Nach 24 Stunden Fahrt kamen die beiden Freiwilligen in Idomeni an und haben
die schwerwiegende Situation und die Verzweiflung persönlich erlebt. Die Situation
ist für die Menschen hier extrem schwer und die Möglichkeit, dass sie es
vielleicht nicht schaffen könnten, ist in ihre Seelen eingedrungen. Das Szenario
ist haarsträubend: ein Zelt neben dem anderen mitten im Schlamm unter dem
strömenden Regen. Ganze Reihen von Flüchtlingen warten auf ein Brot. Hygiene
gibt es praktisch keine. Die Spannung schreit zum Himmel, und die Gefahr,
angegriffen zu werden, macht die Situation noch komplizierter.

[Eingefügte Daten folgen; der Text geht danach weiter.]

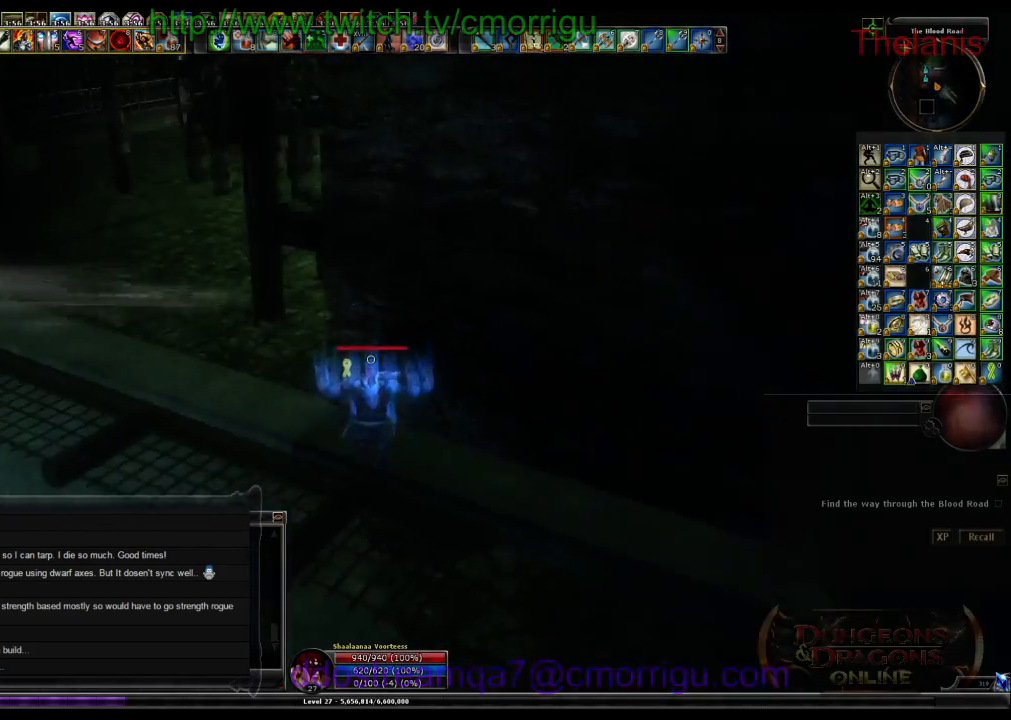
{"keys": ["a", "w"], "events": [[100, "a", "down"]]}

Ich dachte, ich würde eine Logistik, ein Lager oder eine Halle finden,
wo ich alle Güter
abladen kann, die wir mitgebracht hatten. Aber es gab nichts
dergleichen. Die Hilfsorganisationen sind praktisch abwesend. Ihre Büros sind
oft geschlossen, und die Flüchtlinge werden ihrem Schicksal überlassen. Sie
sind auf einer Grenzlinie verlassen, die sie nie überqueren werden“,
erklärt
Marco Taucci, „Ich hatte fast überlegt, den Transporter einfach überfallen
zu lassen. Aber da hätten wir nur die Stärksten begünstigt, und unsere
Bemühungen wären vergeblich gewesen.“ 

Und da kam der Hoffnungsschimmer: die Eigentümerin des Gasthofs, in dem die
beiden Männer aus den Abruzzen wohnen, ist eine griechische Freiwillige. Sie
und ihr Ehemann Dirk aus Holland werden zum Eckstein der gesamten Initiative.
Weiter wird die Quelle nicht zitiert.